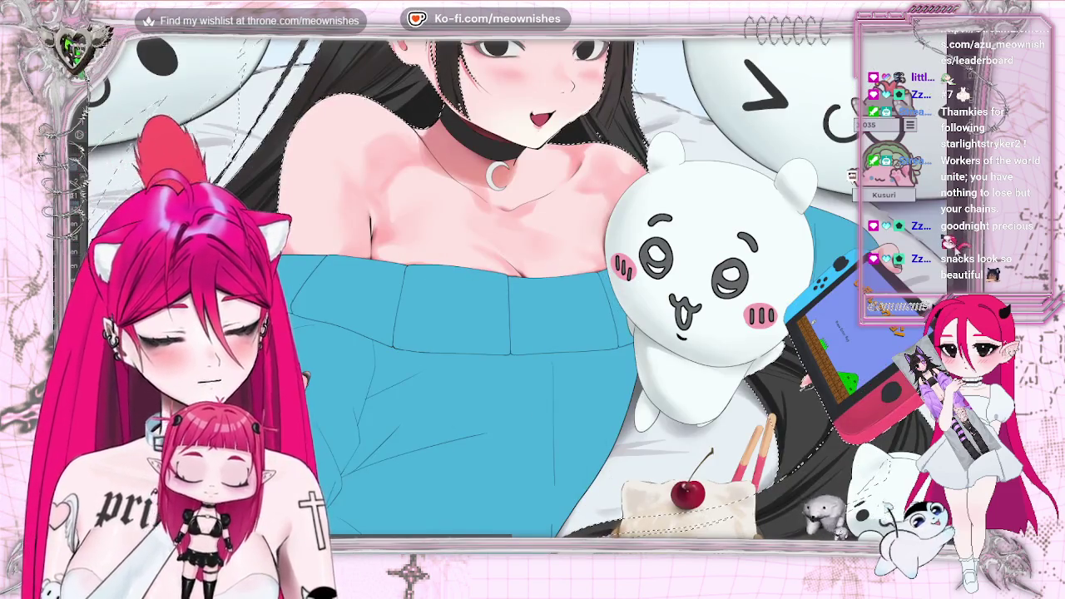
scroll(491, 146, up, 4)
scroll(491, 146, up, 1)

--------------------------------

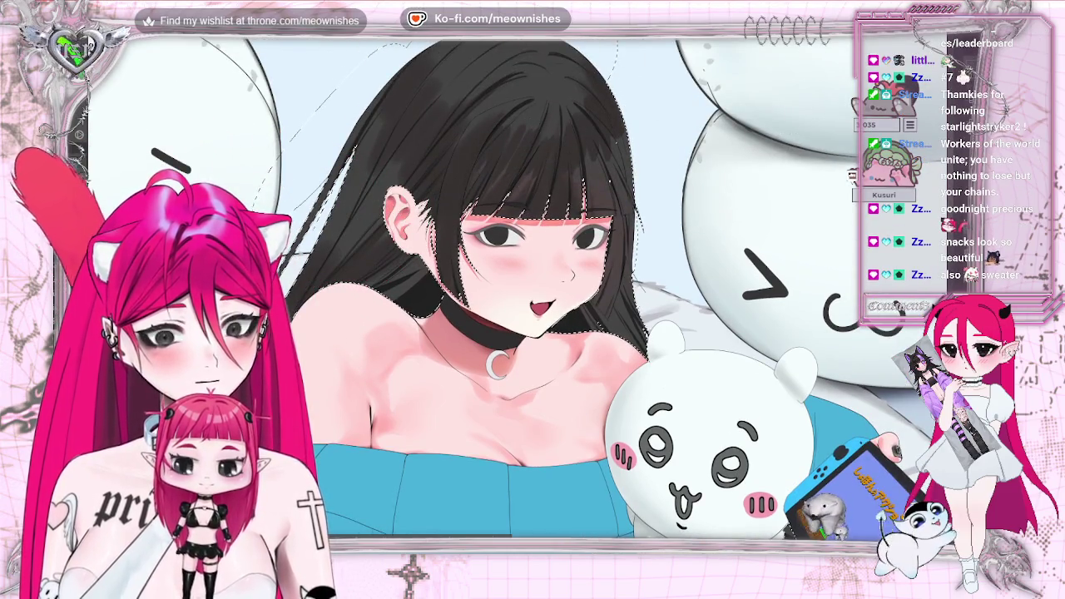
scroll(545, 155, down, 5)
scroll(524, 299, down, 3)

--------------------------------

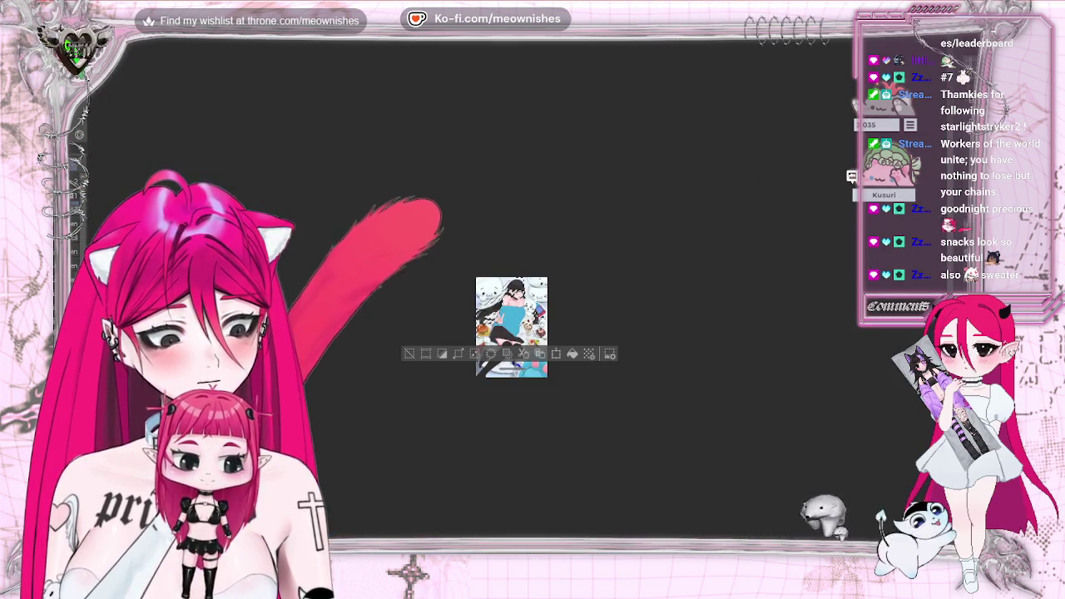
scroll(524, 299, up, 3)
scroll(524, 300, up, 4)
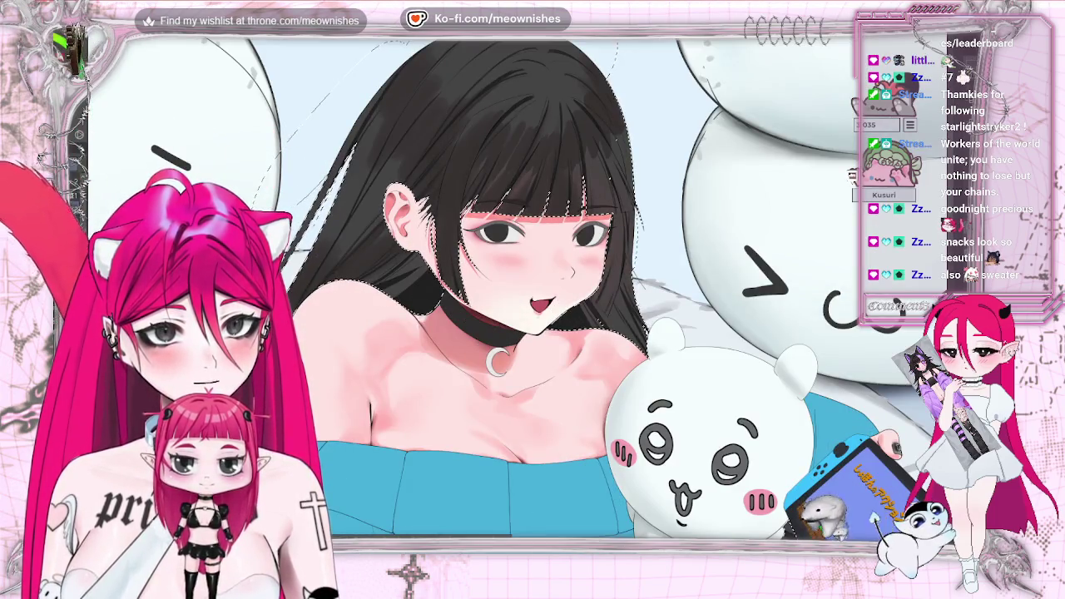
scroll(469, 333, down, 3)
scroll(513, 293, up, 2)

--------------------------------

- _Task directions_
Take each line from the preceding material that contains "down" and copy it.

- _Your solution_
scroll(545, 155, down, 5)
scroll(524, 299, down, 3)
scroll(469, 333, down, 3)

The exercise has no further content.